*Problems to work on:*
A. Translate this sentence from the thread on auger gearbox oil into Spanish: "Also, if anyone needs some traction drive oil (Shimpo TD-22) I have a couple spare quarts that I purchased last winter."
B. Summarize the thread on auger gearbox oil in two sentences.
C. Write out, character for character, the part of the thread on auger gearbox oil that opens with the words containing "Does anyone here" and closes with "oil to refill.".

*Document segment:*
· · · · · · ·
# YS240TB Auger Gearbox Oil



## bryan banks (Jun 13, 2016)

Does anyone here know how to check the oil level for the auger gearbox on a YS240TB? The box looks very different than a 624 or 828 (it's pointy in the front). The only plug I can see is on the left side near the bottom of the box (drain plug?) so I'm guessing you have to drain it, tip the blower on its side and refill with a prescribed amount of 80-90 but I don't know how much oil to refill. 

Also, if anyone needs some traction drive oil (Shimpo TD-22) I have a couple spare quarts that I purchased last winter.


----------



## YSHSfan (Jun 25, 2014)

Hi bryan banks,
Welcome to the forum.......!

I will check the manual later an let you know, it should have the oil amount that it takes on it.


----------



## YSHSfan (Jun 25, 2014)

Yamaha YS240tb(Ricky)

Worm Gear Oil: SAE90
Capacity: 80cm(cubic) (2.9 Imp oz, 2.7 US oz)


----------



## bryan banks (Jun 13, 2016)

Thanks hsblowersfan! This is really helpful.


----------



## YS240RICKY (Dec 19, 2018)

do you know the spec and quantity for the hydro drive oil?


----------
· · · · · · ·
*Given data:*
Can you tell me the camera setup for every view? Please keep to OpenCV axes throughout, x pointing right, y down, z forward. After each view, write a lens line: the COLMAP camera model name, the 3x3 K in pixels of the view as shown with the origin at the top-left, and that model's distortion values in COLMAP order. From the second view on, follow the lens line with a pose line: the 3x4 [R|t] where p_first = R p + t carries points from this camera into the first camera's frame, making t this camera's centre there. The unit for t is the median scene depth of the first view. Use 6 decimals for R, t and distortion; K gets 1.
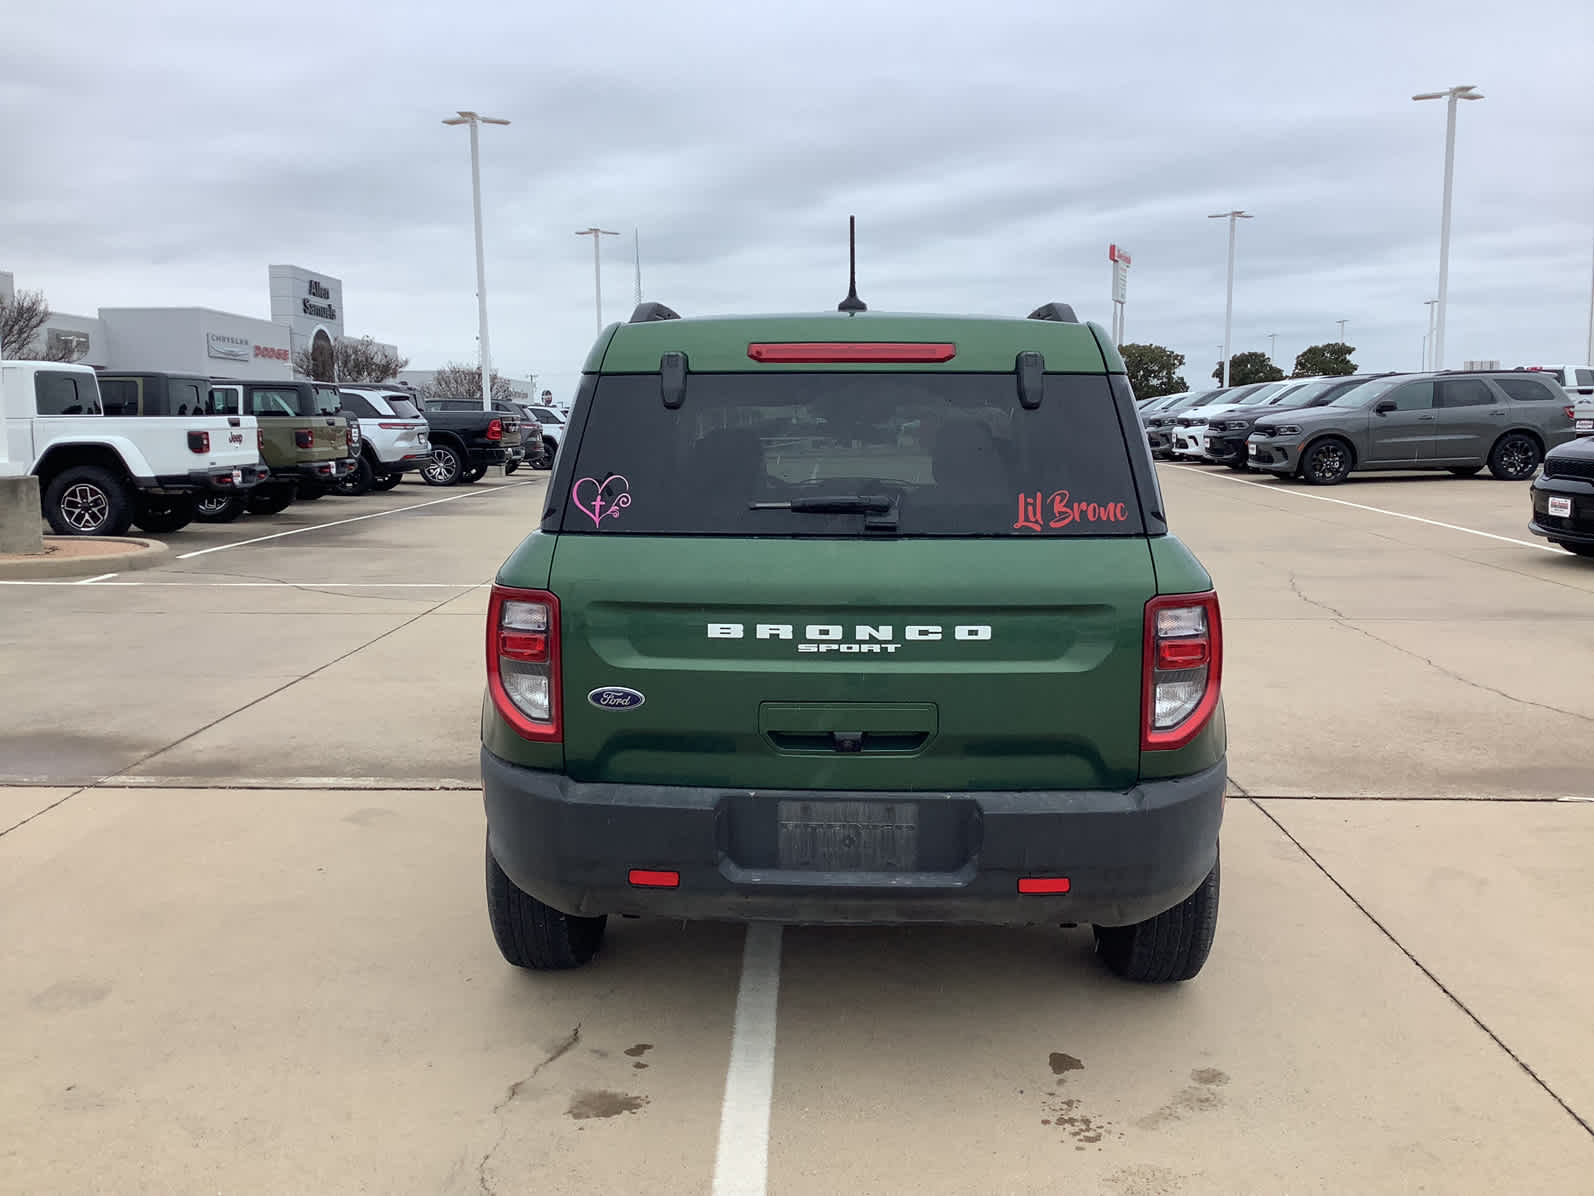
· · · · · · ·
*Your written answers:*
A. Además, si alguien necesita aceite para transmisión de tracción (Shimpo TD-22), tengo un par de cuartos de galón de sobra que compré el invierno pasado.

B. A user asks how to check the oil level in the auger gearbox of a YS240TB, saying the only visible plug looks like a drain plug and that the refill amount is unknown, and offers spare traction drive oil. Another member gives the specification from the manual as SAE90 worm gear oil with a capacity of 80 cubic centimeters (2.9 Imp oz, 2.7 US oz), and a later post asks for the spec and quantity of the hydro drive oil.

C.
Does anyone here know how to check the oil level for the auger gearbox on a YS240TB? The box looks very different than a 624 or 828 (it's pointy in the front). The only plug I can see is on the left side near the bottom of the box (drain plug?) so I'm guessing you have to drain it, tip the blower on its side and refill with a prescribed amount of 80-90 but I don't know how much oil to refill.